The great football coach Renee Meulensteen has recently said that “every human being operates on a line between fear and ambition.” He was discussing how to compete under the pressured burden of the final few games of the season, with promotion and relegation looming. This is my take on the pressured brain.
“You, me, players – you’ll always be torn between what we want and fear of what might happen when we try. In football, fear is what you don’t want.
“If it takes the upper hand – ‘We don’t want to lose, we don’t want to make mistakes, we don’t want to do this or that’ – you are hitting the wrong buttons and creating the wrong mindset. As a coach, you must make it: ‘This is what we want. This is how we will do it’.
Here he is talking about how the brain tends to respond towards pressure. That six inches between our ears works on an away or towards programme:
“I’m moving away from pain”
“I’m moving towards pleasure”
This is how the brain works – it functions this way for all of us and is constantly scanning the environment deciding whether to move one way or another.
In his role as a football coach, what Meulensteen is saying is that he wants his players moving towards pleasure rather than away from pain.
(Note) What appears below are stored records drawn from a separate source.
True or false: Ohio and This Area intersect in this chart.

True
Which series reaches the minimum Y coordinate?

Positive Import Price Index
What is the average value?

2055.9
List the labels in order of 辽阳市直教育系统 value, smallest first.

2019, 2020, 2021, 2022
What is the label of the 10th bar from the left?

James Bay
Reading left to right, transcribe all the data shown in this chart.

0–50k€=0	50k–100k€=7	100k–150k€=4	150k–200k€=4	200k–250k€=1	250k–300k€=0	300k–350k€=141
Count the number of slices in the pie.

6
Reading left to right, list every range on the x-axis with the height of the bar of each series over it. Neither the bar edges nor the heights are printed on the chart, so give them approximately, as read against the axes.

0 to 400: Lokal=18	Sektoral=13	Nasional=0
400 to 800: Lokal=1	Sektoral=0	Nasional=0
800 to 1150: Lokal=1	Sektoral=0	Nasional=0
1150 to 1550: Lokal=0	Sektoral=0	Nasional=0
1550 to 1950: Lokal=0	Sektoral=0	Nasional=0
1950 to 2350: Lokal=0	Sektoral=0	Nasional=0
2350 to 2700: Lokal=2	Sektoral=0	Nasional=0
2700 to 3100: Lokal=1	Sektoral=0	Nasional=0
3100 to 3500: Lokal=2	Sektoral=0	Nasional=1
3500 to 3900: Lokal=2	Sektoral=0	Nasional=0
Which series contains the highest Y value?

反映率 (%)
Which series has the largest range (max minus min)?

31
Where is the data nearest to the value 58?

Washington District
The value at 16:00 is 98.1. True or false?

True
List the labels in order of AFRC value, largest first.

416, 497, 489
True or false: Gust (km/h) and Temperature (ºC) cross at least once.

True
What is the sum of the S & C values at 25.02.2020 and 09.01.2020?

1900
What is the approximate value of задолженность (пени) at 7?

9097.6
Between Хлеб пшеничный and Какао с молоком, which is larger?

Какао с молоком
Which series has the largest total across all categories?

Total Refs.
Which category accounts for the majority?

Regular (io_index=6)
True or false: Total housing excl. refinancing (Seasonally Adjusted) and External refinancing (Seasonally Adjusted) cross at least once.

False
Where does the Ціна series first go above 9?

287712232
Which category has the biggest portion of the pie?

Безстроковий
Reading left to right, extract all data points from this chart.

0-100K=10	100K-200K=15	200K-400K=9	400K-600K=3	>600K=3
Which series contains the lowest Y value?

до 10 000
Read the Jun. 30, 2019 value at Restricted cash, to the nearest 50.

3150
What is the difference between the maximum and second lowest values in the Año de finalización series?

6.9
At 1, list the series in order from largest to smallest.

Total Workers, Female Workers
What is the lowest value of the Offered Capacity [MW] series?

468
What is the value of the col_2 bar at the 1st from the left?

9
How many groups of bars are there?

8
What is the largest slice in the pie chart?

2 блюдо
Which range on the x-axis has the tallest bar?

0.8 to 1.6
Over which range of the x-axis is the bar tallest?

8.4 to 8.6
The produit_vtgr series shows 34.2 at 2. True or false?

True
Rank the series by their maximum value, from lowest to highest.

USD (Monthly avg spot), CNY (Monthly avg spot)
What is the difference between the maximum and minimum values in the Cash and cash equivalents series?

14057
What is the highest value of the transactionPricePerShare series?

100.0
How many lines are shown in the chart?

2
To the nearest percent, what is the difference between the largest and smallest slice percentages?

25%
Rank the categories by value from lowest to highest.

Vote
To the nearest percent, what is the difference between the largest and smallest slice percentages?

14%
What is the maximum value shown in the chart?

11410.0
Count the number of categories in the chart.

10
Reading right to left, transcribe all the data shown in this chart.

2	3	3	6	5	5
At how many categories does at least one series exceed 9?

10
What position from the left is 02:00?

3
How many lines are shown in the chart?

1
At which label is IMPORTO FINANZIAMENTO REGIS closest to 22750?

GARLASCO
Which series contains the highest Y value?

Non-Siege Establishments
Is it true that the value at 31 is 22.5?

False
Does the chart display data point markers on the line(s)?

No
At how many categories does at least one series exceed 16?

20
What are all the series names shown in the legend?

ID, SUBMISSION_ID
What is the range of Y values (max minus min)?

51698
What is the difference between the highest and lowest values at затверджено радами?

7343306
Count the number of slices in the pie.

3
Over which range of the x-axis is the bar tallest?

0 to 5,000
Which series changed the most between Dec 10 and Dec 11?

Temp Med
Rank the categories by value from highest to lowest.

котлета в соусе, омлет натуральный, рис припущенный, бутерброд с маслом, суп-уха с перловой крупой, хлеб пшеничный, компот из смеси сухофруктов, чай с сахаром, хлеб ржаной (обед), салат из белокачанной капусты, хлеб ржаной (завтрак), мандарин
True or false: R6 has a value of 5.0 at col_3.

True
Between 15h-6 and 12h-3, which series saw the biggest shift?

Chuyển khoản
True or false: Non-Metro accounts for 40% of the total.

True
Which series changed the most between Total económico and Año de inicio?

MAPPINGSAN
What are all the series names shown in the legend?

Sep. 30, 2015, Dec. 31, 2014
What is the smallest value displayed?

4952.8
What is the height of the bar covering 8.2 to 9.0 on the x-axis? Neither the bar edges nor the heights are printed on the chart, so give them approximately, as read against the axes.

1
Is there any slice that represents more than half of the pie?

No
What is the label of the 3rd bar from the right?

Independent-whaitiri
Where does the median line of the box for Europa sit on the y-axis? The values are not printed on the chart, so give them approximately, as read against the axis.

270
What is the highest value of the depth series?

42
He wants his footballers playing to play well rather than playing to avoid playing badly.
When you instruct the brain what you don’t want it to do you tend to create the reverse effect. This is what the late great psychologist Daniel Wenger called ‘Ironic Processing’ – don’t think of a pink elephant (you get my drift?)
Don’t miss, don’t make a mistake, don’t lose, don’t drop it, don’t mist-time. How you speak to yourself about the game you’ve got coming up and how you speak to yourself as you compete influences how you perform. The command “Don’t make a mistake” will likely lead to an anxious, tight and tense pass. What happens – a mistake.
So without being a psychologist Meulensteen is pretty much spot on. One can quibble that actually fear of failure can be a tremendous motivator, but his stance is a useful one to hold and to have.
As a coach make sure your players are pointing in a towards direction. Make sure your instructions are positive and direct. Make sure your players are speaking to themselves about what they do want. Make sure they have certainty – certainty of tactics and of their responsibilities within their roles.
Certainty is a pressure killer. It’s a butterflies killer. It’s a nerves killer.
I often get asked by coaches how to help players deal with pressure and deal with nerves. One way is to develop player certainty. Having worked with hundreds of players there have been dozens of times when clients have said to me “I’m just unsure what I have to do on the pitch” Lo and behold, it usually isn’t long before their manager is sacked.
Certainty is an imperative must in your coaching culture. It’s a critical essential. Players must come away knowing what they have to do. They may not be able to execute their role with excellence every time, but they must know it inside out.
Do you help players move into a towards state of mind? Do you help them focus on what they should be doing during a game? Do you help them create certainty? Is your coaching culture covering these coaching musts? If the answer is no then you’ve gotta get on this quick smart!